Exercise details:
All of the data should be restated word for word, with the pictures omitted.

Supplied information:
- - - -
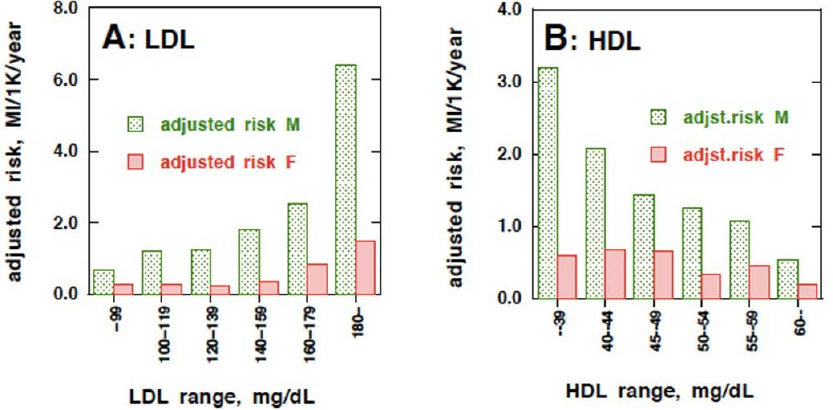
Figure 3. Age-adjusted risk of myocardial infarction (MI) dependent of plasma lipoprotein-cholesterol for each sex. The risk is expressed as events per 1000 population per year (MI/1K/1Y) in J-LIT trial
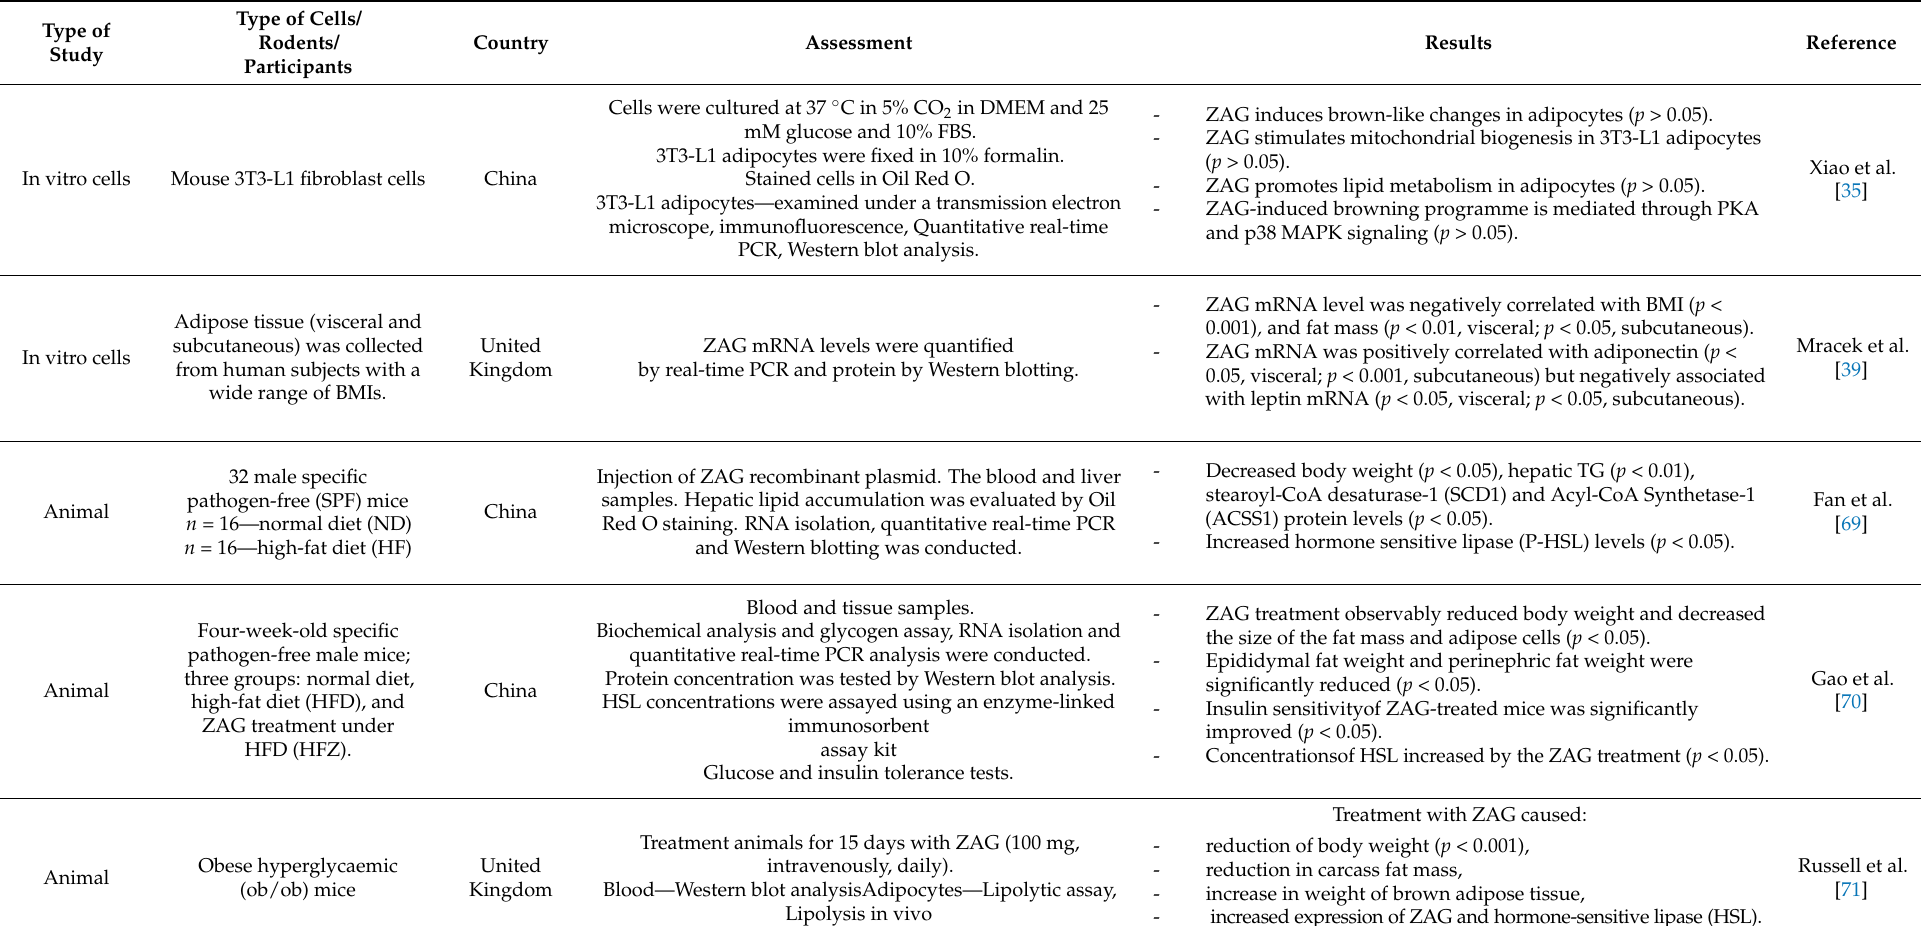
Table 3. Impact of ZAG on lipid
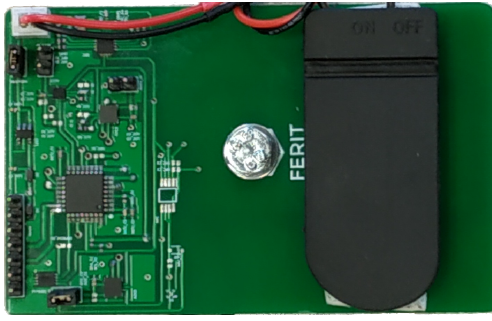
Figure 1. The Smart Sticker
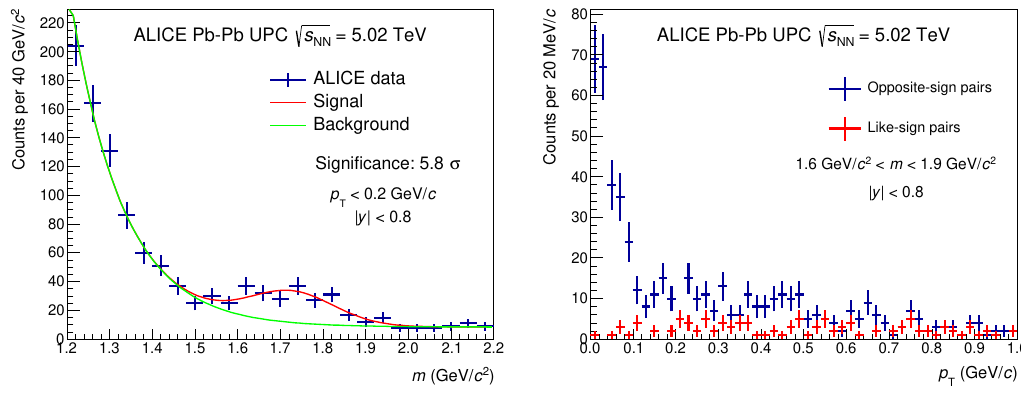
Figure 4 . (Colour online). Invariant mass (left) and transverse momentum (right) distributions of pion pairs at large invariant masses. The lines correspond to the (cid:12)t components described in the text. The symbols depict the signal and like-sign background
- - - -
Response:
Figure 3. Age-adjusted risk of myocardial infarction (MI) dependent of plasma lipoprotein-cholesterol for each sex. The risk is expressed as events per 1000 population per year (MI/1K/1Y) in J-LIT trial
Table 3. Impact of ZAG on lipid
Figure 1. The Smart Sticker
Figure 4 . (Colour online). Invariant mass (left) and transverse momentum (right) distributions of pion pairs at large invariant masses. The lines correspond to the (cid:12)t components described in the text. The symbols depict the signal and like-sign background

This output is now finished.